Remporter ce prix, ça veut dire que mon livre va toucher un public plus large et ainsi ouvrir les yeux sur les difficultés maternelles
, a réagi Sarah Migneron après l’annonce.
Lisa L’Heureux confirme l’impact de cette récompense qu’elle a déjà remporté en 2019 pour Et si un soir. Ça m’a ouvert plein de portes et permis de faire plein de rencontres littéraires.
Le prix Trillium a été créé en 1987 pour faire connaître l’excellence et la diversité des auteurs ontariens. La récipiendaire du prix dans la catégorie poésie reçoit 10 000 $ et celle de la catégorie roman reçoit 20 000 $.
Le jury, composé Madeleine Stratford, Gabriel Osson et Alex Tétreault, a souligné l’importance de thèmes particulièrement forts cette année.
Dans Maman bleue, Sarah Migneron évoque la détresse d’une femme dans son rôle de mère, malgré l’amour qu’elle porte à ses enfants. Dans Haus, Lisa L’Heureux est inspirée par l’histoire de victimes de féminicides. Elle dénonce ainsi par les vers la violence faite aux femmes et aux personnes marginalisées.

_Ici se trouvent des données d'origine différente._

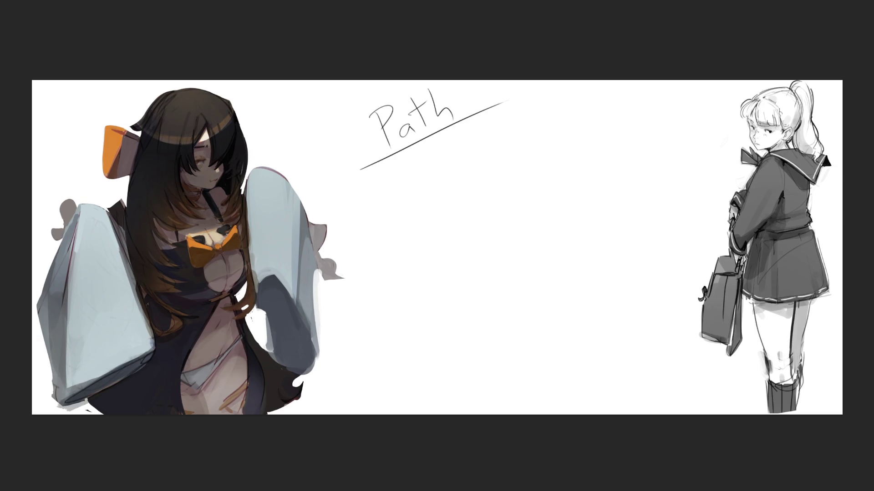
Add a second underline and draw a frame around the Path heading
{"action": "left_click_drag", "start_coordinate": [361, 168], "coordinate": [509, 97]}
{"action": "mouse_move", "coordinate": [345, 115]}
{"action": "left_mouse_down"}
{"action": "mouse_move", "coordinate": [362, 160]}
{"action": "mouse_move", "coordinate": [420, 81]}
{"action": "left_mouse_up"}
{"action": "left_click_drag", "start_coordinate": [473, 81], "coordinate": [477, 100]}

Un thème que Lisa L’Heureux a voulu comprendre à travers la poésie et non le théâtre, elle qui écrit habituellement pour la scène. Je n’avais pas envie de passer par la fiction pour parler de cet enjeu, j’avais besoin de créer une proximité avec le lectorat pour échanger
, avoue-t-elle.
Parmi les autres finalistes, il y avait notamment Sylvie Bérard avec Mes morts jeune (Éditions Prise de parole) et Des silences et des murmures de Maéva Guedjeu (Les éditions l’Interligne), lauréate du prix Alain-Thomas 2026.
Enjeux féminins
Les lauréates des prix en langue anglaise touchent aussi à des thèmes ayant à voir avec la féminité.
Mirwali et Otoniya J. Okot Bitek remportent les prix anglophones.
Photo : Radio-Canada
Hajer Mirwali remporte le prix Trillium du recueil de poésie anglophone avec Revolutions. Dans cet ouvrage, il est question de deux cercles inextricablement liés chez les filles musulmanes : la honte et le plaisir.
Enfin, Otoniya J. Okot Bitek obtient le prix du roman anglophone pour We, the Kindling. L’autrice de Kingston a construit son intrigue autour du récit de trois survivantes de l’Armée de résistance du Seigneur, qui a sévi pendant la guerre civile ougandaise dans les années 1980.